## Загружаем методы для поиска аномалий из anomalies.py, методы для слгаживания из smoothing.py, метода для оценки алгоритма из metrics.py, класс для препроцесса данных из  models.py и методы для доставания отрезков сливов и заправок drain_fuel.py

In [1]:
from models import PreprocessModels
from smoothing import exponential_smoothing, double_exponential_smoothing
from anomalies import segments, detect_anomalies, upper_anomalies, lower_anomalies
from metrics import segment_accuracy
from drain_fuel import segments_drain_fuel, detect_segment

## Методы для визуализации

In [2]:
import pandas as pd
import matplotlib.pyplot as plt
import seaborn as sns
import datetime
sns.set()
from dateutil.parser import parse
import numpy as np
from plotly.offline import download_plotlyjs, init_notebook_mode, plot, iplot
import plotly
import plotly.graph_objs as go

init_notebook_mode(connected=True)

## Методы для загрузки данных

In [3]:
import os
import re
from datetime import datetime, timedelta
import numpy as np
from math import ceil, floor
import umap
from sklearn.preprocessing import StandardScaler, MinMaxScaler
from sklearn.linear_model import LinearRegression

## Остальные методы

In [4]:
import warnings                                  # `do not disturbe` mode
warnings.filterwarnings('ignore')

import numpy as np                               # vectors and matrices
import pandas as pd                              # tables and data manipulations
import matplotlib.pyplot as plt                  # plots
import seaborn as sns                            # more plots

from dateutil.relativedelta import relativedelta # working with dates with style
from scipy.optimize import minimize              # for function minimization

import statsmodels.formula.api as smf            # statistics and econometrics
import statsmodels.tsa.api as smt
import statsmodels.api as sm
import scipy.stats as scs

from itertools import product                    # some useful functions
from tqdm import tqdm_notebook



%matplotlib inline

## Разные метрики для поиска аномалий

In [5]:
from sklearn.metrics import r2_score, median_absolute_error, mean_absolute_error
from sklearn.metrics import median_absolute_error, mean_squared_error, mean_squared_log_error

def mean_absolute_percentage_error(y_true, y_pred): 
    return np.mean(np.abs((y_true - y_pred) / y_true)) * 100

## Load data

In [18]:
root_path = ""
data_dir = os.path.join(root_path, "unpacked")

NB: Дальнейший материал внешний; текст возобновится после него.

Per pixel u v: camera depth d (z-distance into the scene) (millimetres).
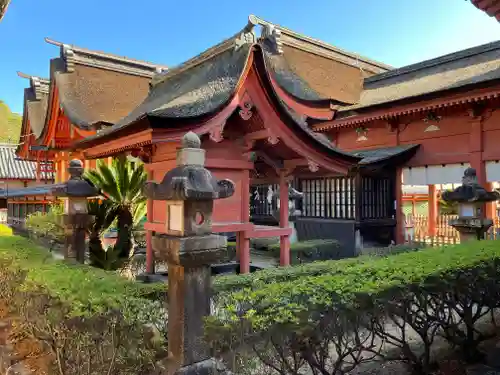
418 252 5133
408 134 13469
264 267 6742
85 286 3568
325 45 17609
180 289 2998
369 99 15094
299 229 13609
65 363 3439
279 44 15133
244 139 6098
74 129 14656
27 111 20656
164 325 3314
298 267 5535
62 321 3301
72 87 15336
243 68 5414
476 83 10445
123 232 8789
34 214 15039
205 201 3115
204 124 5211
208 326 2760
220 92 5621
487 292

data_files = os.listdir(data_dir)  # target files
data_files = [x for x in data_files if x != 'readme.txt']  # remove readme


def file_to_df(file):
    """Open file and create pandas data frame"""
    full_path = os.path.join(data_dir, file)
    return pd.read_csv(full_path, sep=';')

## Get vehicle IDs

In [52]:
regex_pattern = r"vehicle(\d*)"  # ID is integer number comes right after vehicle word
compiled_pattern = re.compile(regex_pattern)
ids = compiled_pattern.findall(''.join(data_files))  # apply pattern to all file names
ids = set(ids)  # get a set of unique numbers
print(ids)

{'28', '1', '3', '5', '19'}


## Load info about a single vehicle

In [53]:
def open_file_id(v_id, key_lexem):
    """Key lexem determines file, for example, 'fuelLevel'"""
    regex_pattern = re.compile(f"(vehicle{v_id}_{key_lexem}" + r"_(\w|\d|_)*\.csv)")  # pattern to find appropriate name
    pattern_match = regex_pattern.search('|'.join(data_files))  # search on a whole file set
    needed_file = pattern_match.group(1)  # the file is found, now we can open it
    return file_to_df(needed_file)
    
possible_lexems = ['fuelLevel', 'ingection', 'refueling2', 'speedAndHeight', 'tachometer']

In [54]:
def load_all_files_id(v_id):
    """Generates a dictionary of all files describing a single vehicle"""
    return {lex: open_file_id(v_id, lex) for lex in possible_lexems}

# Task 1 Find refuelings with 5% accuracy

## Загрузга и препроцесс данных

In [76]:
raw_data_base = {v_id: load_all_files_id(v_id) for v_id in ids} 

In [77]:
prep_models = []
for i in ids:
    prep_models.append(PreprocessModels(raw_data_base[i]['fuelLevel'],raw_data_base[i]['ingection'],raw_data_base[i]['refueling2'],raw_data_base[i]['speedAndHeight'],raw_data_base[i]['tachometer']))

In [78]:
list(map(lambda x: x.preprocess_all_df(), prep_models))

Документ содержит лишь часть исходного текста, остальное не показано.